*** RECORD EXCERPTS Section Begins ***
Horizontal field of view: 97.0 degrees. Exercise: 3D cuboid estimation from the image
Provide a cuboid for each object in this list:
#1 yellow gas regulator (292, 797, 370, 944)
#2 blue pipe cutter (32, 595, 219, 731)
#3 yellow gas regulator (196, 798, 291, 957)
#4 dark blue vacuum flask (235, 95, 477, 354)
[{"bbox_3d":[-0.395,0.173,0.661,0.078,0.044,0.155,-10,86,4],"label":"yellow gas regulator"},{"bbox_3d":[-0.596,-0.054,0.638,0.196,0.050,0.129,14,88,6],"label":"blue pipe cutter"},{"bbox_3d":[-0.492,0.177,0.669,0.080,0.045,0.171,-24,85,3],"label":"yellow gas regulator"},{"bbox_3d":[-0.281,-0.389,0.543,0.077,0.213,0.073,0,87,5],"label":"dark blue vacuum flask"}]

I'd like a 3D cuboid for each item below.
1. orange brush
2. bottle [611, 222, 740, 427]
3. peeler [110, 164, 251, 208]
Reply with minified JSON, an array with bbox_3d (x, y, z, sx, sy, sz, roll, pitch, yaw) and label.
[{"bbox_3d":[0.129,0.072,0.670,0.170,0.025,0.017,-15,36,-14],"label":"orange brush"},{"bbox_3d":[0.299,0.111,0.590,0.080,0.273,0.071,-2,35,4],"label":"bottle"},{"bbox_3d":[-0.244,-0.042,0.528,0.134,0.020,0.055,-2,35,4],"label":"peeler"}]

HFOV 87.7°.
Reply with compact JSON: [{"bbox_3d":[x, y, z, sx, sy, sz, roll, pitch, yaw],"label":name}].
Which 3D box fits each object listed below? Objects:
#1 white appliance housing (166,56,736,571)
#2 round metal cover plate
*** RECORD EXCERPTS Section Ends ***
> TASK TO CARRY OUT
The answer must be a word-for-word reproduction of every record above.

> ANSWER TO THIS EXERCISE
Horizontal field of view: 97.0 degrees. Exercise: 3D cuboid estimation from the image
Provide a cuboid for each object in this list:
#1 yellow gas regulator (292, 797, 370, 944)
#2 blue pipe cutter (32, 595, 219, 731)
#3 yellow gas regulator (196, 798, 291, 957)
#4 dark blue vacuum flask (235, 95, 477, 354)
[{"bbox_3d":[-0.395,0.173,0.661,0.078,0.044,0.155,-10,86,4],"label":"yellow gas regulator"},{"bbox_3d":[-0.596,-0.054,0.638,0.196,0.050,0.129,14,88,6],"label":"blue pipe cutter"},{"bbox_3d":[-0.492,0.177,0.669,0.080,0.045,0.171,-24,85,3],"label":"yellow gas regulator"},{"bbox_3d":[-0.281,-0.389,0.543,0.077,0.213,0.073,0,87,5],"label":"dark blue vacuum flask"}]

I'd like a 3D cuboid for each item below.
1. orange brush
2. bottle [611, 222, 740, 427]
3. peeler [110, 164, 251, 208]
Reply with minified JSON, an array with bbox_3d (x, y, z, sx, sy, sz, roll, pitch, yaw) and label.
[{"bbox_3d":[0.129,0.072,0.670,0.170,0.025,0.017,-15,36,-14],"label":"orange brush"},{"bbox_3d":[0.299,0.111,0.590,0.080,0.273,0.071,-2,35,4],"label":"bottle"},{"bbox_3d":[-0.244,-0.042,0.528,0.134,0.020,0.055,-2,35,4],"label":"peeler"}]

HFOV 87.7°.
Reply with compact JSON: [{"bbox_3d":[x, y, z, sx, sy, sz, roll, pitch, yaw],"label":name}].
Which 3D box fits each object listed below? Objects:
#1 white appliance housing (166,56,736,571)
#2 round metal cover plate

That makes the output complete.